Was Politik und Werbung vorgeben, hat mancherorts die Justiz noch nicht begriffen: Richter Rainer Pannek, Vorsitzender der 1. Großen Strafkammer des Berliner Landgerichts, mußte sich öffentlich entschuldigen. In einem Prozeß um einen Überfall auf einen Ghanaer hatte der Richter mehrfach "Neger" gesagt. Der Sturm der Entrüstung war groß. Medien, Politik und selbst die Strafverteidiger-Vereinigung forderten die politisch korrekte Wiedergutmachung.

Der Richter lenkte ein: "Das war falsch." In unseren Bäckereien gibt es keine "Neger-Küsse" mehr, in unseren Restaurants keine "Zigeuner-Schnitzel". Klaus Rainer Röhl hat vorgeschlagen, letztere als "Sinti-und-Roma-Schnitzel" wiederzuentdecken.
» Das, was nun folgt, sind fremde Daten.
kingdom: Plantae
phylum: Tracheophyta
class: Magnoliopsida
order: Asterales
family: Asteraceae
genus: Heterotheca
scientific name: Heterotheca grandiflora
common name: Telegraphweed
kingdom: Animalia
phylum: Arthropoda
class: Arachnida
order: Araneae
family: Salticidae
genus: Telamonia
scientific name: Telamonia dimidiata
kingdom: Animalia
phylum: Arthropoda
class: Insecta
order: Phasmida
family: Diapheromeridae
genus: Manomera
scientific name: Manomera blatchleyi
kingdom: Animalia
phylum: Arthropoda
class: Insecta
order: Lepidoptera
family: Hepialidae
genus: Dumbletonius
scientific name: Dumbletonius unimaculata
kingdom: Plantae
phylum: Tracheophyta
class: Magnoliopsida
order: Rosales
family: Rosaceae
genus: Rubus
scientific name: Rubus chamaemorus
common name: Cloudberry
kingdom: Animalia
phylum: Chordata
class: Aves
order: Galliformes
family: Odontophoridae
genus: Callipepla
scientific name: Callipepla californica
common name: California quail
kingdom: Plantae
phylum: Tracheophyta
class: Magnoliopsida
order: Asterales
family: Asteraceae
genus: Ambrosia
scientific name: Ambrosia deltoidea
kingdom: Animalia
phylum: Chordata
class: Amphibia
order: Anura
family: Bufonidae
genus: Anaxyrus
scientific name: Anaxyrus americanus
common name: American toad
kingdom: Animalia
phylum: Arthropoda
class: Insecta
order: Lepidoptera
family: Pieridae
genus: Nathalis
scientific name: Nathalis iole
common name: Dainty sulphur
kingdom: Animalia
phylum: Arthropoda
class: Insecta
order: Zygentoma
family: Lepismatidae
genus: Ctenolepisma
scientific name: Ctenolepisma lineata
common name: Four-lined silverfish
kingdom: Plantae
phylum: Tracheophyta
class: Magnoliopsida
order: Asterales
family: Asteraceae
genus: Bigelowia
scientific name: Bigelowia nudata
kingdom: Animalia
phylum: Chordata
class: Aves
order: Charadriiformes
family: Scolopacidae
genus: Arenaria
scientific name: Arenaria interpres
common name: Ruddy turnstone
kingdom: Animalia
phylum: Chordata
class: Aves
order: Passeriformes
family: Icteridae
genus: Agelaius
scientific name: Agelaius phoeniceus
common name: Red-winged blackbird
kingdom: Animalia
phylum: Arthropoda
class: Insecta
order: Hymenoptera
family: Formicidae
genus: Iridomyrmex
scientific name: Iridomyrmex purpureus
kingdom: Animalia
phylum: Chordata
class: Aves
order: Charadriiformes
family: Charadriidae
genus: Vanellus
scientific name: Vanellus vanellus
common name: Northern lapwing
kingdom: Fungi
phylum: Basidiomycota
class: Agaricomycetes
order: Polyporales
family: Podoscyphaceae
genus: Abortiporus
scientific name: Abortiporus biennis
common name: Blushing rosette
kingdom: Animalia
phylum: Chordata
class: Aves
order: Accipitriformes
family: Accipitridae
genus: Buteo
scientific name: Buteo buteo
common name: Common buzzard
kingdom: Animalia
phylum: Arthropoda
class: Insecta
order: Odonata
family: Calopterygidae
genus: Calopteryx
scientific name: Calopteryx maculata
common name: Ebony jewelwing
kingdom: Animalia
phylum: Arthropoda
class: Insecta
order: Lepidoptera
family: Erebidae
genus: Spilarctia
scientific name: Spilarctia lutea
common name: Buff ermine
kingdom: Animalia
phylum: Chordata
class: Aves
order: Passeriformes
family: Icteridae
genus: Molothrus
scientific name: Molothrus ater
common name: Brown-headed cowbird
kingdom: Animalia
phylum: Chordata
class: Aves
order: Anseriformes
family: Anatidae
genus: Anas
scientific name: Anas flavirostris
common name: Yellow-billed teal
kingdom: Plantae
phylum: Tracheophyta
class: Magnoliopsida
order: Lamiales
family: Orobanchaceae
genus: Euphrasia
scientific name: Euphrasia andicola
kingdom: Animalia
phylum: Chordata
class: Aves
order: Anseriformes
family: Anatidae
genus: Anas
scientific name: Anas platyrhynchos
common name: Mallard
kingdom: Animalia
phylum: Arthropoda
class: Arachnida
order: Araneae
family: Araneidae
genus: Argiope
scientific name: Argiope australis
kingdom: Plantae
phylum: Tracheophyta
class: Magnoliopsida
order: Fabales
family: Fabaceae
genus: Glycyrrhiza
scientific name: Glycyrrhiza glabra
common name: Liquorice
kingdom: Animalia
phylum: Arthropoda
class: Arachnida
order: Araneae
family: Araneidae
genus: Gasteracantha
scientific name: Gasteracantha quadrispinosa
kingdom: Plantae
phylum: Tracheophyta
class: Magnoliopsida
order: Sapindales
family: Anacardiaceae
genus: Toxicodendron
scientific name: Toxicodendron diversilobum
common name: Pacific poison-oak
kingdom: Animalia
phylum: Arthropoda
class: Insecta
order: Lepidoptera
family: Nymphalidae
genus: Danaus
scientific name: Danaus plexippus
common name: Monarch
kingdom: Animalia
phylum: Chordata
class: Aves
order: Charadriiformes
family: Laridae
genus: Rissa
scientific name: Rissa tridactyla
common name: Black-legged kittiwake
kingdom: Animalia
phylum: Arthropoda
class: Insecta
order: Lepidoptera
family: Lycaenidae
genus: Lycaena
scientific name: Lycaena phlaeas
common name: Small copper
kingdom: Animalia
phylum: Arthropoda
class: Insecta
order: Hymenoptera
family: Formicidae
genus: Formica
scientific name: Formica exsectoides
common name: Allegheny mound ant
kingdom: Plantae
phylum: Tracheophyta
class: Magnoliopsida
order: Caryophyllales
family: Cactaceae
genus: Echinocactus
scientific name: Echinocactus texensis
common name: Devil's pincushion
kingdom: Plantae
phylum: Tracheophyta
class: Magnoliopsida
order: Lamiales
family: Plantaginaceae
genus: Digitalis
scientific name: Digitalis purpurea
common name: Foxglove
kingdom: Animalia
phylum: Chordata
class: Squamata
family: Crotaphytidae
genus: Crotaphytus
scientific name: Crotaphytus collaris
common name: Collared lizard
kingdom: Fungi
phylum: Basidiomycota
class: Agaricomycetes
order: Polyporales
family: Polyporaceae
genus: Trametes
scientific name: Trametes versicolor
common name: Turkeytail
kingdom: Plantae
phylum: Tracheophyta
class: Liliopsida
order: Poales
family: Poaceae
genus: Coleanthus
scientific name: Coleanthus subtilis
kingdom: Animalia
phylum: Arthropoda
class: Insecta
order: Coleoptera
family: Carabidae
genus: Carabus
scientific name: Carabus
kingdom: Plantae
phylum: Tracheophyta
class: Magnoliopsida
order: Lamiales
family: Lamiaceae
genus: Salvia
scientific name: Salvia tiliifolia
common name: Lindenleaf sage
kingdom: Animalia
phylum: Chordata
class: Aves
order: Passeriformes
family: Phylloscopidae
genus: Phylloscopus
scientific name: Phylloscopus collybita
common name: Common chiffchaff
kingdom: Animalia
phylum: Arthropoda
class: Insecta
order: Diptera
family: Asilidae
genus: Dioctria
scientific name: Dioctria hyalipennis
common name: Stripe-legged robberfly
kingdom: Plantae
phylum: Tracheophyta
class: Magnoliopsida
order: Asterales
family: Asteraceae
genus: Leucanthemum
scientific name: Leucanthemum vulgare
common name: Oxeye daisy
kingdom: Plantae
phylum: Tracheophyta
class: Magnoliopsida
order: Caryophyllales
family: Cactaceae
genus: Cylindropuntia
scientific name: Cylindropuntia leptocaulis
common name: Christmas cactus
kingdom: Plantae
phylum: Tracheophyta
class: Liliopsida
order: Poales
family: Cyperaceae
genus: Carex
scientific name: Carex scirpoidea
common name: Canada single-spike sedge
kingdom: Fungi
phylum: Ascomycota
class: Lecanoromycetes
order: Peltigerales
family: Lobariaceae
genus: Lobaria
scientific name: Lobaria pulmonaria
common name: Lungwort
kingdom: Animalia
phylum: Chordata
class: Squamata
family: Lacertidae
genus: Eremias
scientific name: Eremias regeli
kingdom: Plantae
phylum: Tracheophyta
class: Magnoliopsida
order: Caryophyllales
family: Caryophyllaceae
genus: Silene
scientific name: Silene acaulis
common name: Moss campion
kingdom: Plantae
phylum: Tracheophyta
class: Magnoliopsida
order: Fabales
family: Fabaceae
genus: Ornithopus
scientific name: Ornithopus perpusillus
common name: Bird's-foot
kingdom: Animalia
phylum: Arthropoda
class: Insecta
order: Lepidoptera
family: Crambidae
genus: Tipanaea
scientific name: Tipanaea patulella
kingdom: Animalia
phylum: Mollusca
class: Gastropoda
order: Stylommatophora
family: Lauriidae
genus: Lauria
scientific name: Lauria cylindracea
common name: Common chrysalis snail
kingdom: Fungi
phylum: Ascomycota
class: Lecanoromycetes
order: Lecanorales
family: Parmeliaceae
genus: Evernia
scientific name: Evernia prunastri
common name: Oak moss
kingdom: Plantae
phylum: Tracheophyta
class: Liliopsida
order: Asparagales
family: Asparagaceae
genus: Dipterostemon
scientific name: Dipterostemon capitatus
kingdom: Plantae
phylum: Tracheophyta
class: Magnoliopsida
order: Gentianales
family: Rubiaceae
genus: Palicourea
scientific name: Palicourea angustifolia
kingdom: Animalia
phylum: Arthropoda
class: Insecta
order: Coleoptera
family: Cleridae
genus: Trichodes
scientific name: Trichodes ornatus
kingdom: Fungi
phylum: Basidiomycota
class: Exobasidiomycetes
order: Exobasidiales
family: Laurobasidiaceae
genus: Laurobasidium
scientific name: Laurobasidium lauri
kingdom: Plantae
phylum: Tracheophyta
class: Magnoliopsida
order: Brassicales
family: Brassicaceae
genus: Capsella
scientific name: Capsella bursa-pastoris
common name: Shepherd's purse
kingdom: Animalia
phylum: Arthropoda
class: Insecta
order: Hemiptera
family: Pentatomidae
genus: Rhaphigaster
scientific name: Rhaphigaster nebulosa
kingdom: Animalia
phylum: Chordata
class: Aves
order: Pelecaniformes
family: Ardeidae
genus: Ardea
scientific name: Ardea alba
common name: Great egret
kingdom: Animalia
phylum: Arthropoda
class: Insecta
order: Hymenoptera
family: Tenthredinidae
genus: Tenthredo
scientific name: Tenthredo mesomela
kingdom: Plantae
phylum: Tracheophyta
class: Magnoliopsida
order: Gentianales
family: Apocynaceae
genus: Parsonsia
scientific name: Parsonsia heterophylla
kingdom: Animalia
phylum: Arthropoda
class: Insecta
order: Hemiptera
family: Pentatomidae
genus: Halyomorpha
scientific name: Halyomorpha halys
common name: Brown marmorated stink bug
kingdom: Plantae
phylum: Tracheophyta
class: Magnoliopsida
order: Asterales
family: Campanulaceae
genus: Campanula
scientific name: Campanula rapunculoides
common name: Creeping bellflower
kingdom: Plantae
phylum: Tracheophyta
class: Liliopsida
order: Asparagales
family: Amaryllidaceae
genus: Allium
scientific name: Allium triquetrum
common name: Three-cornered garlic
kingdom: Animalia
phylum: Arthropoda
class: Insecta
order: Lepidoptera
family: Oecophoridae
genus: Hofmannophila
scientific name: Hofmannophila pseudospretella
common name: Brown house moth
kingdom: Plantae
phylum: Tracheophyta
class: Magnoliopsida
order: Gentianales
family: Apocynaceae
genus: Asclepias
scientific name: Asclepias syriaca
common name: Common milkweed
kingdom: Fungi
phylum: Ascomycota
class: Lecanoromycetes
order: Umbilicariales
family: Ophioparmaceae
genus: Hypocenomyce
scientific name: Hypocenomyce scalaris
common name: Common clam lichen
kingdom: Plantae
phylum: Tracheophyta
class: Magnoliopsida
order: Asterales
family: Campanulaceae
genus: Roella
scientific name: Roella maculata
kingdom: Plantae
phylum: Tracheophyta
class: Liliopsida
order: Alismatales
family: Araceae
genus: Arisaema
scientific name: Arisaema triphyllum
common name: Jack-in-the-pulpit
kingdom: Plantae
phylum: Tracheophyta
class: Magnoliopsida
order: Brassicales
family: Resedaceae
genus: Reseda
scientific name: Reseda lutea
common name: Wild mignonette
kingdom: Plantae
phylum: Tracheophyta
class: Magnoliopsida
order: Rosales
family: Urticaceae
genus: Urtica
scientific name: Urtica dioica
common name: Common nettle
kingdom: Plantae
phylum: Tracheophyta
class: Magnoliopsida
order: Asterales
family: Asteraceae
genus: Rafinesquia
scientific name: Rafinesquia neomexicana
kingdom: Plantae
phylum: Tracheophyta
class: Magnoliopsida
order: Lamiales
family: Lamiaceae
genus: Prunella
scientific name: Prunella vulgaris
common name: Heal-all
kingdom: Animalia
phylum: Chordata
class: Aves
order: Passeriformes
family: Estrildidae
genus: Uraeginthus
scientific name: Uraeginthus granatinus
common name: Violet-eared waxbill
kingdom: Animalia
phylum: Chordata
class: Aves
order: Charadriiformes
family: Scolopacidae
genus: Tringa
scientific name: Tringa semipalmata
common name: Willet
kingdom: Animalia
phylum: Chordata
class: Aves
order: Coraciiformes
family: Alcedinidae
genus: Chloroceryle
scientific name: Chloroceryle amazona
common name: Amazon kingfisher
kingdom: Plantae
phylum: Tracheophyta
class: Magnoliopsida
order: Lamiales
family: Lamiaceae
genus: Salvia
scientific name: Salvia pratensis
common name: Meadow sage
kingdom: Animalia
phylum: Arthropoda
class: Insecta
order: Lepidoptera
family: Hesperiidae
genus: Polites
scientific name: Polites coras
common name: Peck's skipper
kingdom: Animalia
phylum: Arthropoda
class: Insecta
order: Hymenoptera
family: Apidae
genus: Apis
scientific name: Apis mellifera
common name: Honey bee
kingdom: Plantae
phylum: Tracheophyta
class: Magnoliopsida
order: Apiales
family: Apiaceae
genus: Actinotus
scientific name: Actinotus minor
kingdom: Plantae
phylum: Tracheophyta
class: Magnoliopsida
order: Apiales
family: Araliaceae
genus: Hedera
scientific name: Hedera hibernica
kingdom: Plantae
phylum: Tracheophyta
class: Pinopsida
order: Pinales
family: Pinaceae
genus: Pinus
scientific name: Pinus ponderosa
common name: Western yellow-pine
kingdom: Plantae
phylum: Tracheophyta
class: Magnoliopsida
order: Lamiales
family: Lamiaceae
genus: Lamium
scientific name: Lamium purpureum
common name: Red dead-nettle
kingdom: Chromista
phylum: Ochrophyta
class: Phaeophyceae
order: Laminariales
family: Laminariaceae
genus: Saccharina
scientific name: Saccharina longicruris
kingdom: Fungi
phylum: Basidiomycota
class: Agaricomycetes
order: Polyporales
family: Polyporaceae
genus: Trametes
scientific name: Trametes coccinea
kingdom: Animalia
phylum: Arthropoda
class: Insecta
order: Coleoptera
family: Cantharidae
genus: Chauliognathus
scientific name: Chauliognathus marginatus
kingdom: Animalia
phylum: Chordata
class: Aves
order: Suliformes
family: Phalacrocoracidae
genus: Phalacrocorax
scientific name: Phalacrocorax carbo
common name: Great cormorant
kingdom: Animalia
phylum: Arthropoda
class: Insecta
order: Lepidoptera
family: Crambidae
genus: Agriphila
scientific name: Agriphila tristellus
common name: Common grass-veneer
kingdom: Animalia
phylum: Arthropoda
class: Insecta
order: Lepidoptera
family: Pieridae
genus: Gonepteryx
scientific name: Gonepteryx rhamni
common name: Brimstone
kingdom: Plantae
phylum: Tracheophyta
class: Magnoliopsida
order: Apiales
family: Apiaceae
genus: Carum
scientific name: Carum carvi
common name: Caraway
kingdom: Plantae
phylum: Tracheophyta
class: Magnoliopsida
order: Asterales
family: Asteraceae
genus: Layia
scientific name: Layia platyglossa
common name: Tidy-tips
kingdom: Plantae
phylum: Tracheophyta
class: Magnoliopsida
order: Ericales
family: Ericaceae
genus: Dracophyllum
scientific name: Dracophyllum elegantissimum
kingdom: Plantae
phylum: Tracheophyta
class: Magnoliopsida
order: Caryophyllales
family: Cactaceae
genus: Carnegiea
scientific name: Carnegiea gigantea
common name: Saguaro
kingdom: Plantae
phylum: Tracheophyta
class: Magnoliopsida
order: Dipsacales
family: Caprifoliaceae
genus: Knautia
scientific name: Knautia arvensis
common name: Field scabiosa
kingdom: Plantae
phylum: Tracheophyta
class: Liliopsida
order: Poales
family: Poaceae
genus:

Völlig bedeutungslos wird das Denken bei uns. Wenn ein Politiker "Ich denke mal..." sagt, meint er nichts weiter, als daß er dies oder jenes vermutet, vorausahnt, "überdenkt" oder auch nur "andenkt". Es wird kaum noch nachgedacht, bestenfalls an-, quer- oder vorgedacht, was ja letztlich kein Nachteil wäre, wenn es nur passieren würde ... Der Journalist berichtet hierzu: "Ein Redaktionsleiter regte in einem Rundfunksender an, einen ’Sprachwächter‘ – nach ausländischem oder Zeit-Vorbild – einzusetzen. Der Intendant wies den Vorschlag brüsk zurück, entsetzt über solcherart lästige Nörgelei."